We are taking a number of steps to set Virginia on a responsible fiscal course - eliminating state liabilities, reducing borrowing, and making one-time investments rather than committing to long-term spending. Thanks to the leadership of Republicans in the General Assembly, state general fund spending has declined 5% over the last 10 years, when adjusted for population and inflation.

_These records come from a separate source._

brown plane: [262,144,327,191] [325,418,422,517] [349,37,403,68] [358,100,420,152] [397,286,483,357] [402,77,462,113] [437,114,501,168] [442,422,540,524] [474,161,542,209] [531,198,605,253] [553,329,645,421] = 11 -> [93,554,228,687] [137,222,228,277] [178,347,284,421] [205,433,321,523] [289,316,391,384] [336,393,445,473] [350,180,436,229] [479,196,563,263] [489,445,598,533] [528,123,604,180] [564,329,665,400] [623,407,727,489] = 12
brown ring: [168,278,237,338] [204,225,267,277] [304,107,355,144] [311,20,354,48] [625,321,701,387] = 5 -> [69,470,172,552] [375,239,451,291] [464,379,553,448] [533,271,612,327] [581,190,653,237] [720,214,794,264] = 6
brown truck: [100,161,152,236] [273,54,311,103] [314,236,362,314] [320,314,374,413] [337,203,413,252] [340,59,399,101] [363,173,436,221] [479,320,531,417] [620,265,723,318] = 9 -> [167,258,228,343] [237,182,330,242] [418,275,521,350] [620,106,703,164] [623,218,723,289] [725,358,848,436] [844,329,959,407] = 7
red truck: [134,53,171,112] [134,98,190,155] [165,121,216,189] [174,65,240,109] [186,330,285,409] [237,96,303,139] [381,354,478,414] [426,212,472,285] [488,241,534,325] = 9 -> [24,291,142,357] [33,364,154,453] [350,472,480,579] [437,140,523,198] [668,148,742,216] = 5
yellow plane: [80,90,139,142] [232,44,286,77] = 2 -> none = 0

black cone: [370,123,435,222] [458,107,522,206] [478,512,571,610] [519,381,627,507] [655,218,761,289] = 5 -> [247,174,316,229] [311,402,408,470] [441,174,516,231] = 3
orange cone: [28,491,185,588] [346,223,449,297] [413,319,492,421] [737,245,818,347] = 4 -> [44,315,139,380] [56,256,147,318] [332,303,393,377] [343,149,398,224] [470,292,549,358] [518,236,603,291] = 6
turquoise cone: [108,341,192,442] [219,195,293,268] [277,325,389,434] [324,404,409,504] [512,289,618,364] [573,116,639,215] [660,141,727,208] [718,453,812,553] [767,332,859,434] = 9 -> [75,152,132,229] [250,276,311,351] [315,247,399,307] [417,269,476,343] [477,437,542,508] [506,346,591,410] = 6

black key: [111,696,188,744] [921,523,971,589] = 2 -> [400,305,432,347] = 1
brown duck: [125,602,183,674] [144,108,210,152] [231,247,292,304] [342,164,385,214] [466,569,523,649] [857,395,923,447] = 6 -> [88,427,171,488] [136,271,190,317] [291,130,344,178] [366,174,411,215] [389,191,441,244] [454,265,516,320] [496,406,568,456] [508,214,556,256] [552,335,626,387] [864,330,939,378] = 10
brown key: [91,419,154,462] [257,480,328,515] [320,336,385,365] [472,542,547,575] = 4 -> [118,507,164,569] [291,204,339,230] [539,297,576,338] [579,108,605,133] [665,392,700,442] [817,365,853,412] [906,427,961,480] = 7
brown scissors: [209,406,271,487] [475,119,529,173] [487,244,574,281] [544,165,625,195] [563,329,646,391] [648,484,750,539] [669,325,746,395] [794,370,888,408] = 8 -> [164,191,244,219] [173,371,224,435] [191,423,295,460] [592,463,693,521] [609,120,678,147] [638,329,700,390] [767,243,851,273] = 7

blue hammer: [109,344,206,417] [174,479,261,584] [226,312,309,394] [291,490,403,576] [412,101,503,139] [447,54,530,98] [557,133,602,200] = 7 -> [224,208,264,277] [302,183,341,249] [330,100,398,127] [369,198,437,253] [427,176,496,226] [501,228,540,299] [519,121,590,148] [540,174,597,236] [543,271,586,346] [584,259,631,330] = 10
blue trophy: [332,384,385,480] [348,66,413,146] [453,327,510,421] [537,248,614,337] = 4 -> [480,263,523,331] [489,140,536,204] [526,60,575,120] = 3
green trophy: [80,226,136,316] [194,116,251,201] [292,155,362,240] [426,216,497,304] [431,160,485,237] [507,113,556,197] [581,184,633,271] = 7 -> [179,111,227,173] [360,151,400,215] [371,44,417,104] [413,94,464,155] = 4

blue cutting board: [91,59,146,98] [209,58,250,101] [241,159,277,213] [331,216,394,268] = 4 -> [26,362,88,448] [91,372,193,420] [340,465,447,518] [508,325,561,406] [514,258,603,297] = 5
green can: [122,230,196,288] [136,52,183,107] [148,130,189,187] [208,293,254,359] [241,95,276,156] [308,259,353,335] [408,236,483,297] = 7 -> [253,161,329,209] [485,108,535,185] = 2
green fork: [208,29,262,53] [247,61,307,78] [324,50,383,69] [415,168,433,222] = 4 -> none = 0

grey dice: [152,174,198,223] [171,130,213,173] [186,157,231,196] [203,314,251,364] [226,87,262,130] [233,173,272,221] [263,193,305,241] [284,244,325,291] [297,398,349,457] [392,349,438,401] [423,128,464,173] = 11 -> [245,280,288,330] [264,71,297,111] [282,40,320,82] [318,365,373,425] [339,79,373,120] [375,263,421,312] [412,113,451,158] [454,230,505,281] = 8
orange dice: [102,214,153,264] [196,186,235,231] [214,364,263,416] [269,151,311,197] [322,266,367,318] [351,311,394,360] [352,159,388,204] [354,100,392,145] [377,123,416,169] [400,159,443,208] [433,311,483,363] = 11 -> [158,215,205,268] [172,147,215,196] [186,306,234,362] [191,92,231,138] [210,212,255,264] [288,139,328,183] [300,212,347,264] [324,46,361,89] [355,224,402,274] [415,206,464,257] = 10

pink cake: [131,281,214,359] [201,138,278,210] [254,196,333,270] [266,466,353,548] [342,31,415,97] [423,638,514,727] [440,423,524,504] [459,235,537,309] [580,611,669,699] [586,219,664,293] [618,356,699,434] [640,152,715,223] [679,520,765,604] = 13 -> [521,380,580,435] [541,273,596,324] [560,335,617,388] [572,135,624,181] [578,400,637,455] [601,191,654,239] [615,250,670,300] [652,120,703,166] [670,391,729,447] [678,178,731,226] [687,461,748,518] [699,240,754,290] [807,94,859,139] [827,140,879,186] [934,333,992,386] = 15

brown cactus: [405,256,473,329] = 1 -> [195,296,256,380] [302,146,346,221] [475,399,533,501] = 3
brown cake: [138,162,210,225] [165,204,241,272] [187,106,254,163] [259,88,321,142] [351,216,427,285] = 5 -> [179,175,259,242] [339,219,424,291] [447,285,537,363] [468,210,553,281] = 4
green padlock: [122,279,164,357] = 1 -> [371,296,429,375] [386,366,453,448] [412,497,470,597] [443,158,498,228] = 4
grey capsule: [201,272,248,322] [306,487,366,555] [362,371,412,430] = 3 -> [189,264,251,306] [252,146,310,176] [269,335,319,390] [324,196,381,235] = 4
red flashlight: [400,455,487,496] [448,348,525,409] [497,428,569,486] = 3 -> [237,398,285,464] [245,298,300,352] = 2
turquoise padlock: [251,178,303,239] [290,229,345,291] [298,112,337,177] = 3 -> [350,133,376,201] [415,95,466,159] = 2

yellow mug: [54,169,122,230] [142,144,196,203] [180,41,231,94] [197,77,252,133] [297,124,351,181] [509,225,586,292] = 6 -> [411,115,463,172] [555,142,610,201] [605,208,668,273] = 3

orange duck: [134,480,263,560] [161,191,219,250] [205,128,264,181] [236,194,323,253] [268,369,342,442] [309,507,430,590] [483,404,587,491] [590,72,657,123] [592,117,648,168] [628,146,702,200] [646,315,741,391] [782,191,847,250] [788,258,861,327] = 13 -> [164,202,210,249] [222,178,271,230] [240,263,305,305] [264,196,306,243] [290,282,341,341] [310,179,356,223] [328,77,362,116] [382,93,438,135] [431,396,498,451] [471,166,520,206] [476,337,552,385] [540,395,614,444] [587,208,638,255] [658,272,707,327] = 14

Here is a snapshot of some highlights from the 2016-18 budget:

  • Includes no new tax or fee increases
  • Accelerates the $189.5 million repayment to the VRS for the contribution rate deferral in 2010. This is six years ahead of schedule and saves $44 million per year moving forward
  • Invests over $900 million in new funding for K-12 education ($73 million more than Governor McAuliffe proposed). This funding also gives local school divisions added flexibility
  • Provides $114 million in new funding for higher education to hold down tuition costs for Virginia families.
  • Makes strategic investments in economic development, but adds additional oversights to ensure that taxpayer dollars are spent wisely
  • Includes funding to strengthen the healthcare safety net, but does NOT include Obamacare's Medicaid expansion or the Medicaid provider tax that Governor McAuliffe proposed
  • Increases the Tuition Assistance Grant (TAG) from $3,100 per student/year to $3,200 in FY 2017 and $3,300 in FY 2018. This resource is critically important to students at Lynchburg College and Liberty University

I am grateful that the final budget included four funding amendments I sponsored:

  • Provides funds for the Center for Advanced Engineering and Research (CAER, located on Rt 460 in Bedford Co) to launch a major new collaborative research and development initiative
  • Increases the funding for Community Action Groups, such as the Lynchburg Community Action Group, by $2.25 million per year
  • Increases the reimbursement rate for private duty nursing, as we work to improve our community-based healthcare assets

Provides $2.6 million for primary care medical residency slots in underserved areas of the Commonwealth



Additional Issues of Interest

Judicial Vacancies

Aricle VI, Section 7 of the Virginia Constitution clearly states that the General Assembly shall choose the justices for the Commonwealth. During our time in Richmond, the General Assembly did just that. We elected Bedford County Commonwealth's Attorney Randy Krantz to serve as the next Bedford General District judge, following the retirement of Judge Harold Black. We also elected Justice Stephen R. McCullough to the Virginia Supreme Court and Judge Mary B. Malveaux to the Virginia Court of Appeals. We all have been reminded in recent months of the important role the judiciary plays in our government. It is imperative that the General Assembly elect judges who are going to apply the law as written, and we believe these justices will do just that.

Second Amendment Rights

The General Assembly also reached a bipartisan agreement to restore concealed carry reciprocity following Attorney General Mark Herring's stunning announcement last Fall to rescind those agreements. This major bipartisan agreement restores and expands concealed carry reciprocity to every state in the nation with a concealed carry law. I am proud of our work to secure the Second Amendment rights of law-abiding concealed carry permit holders.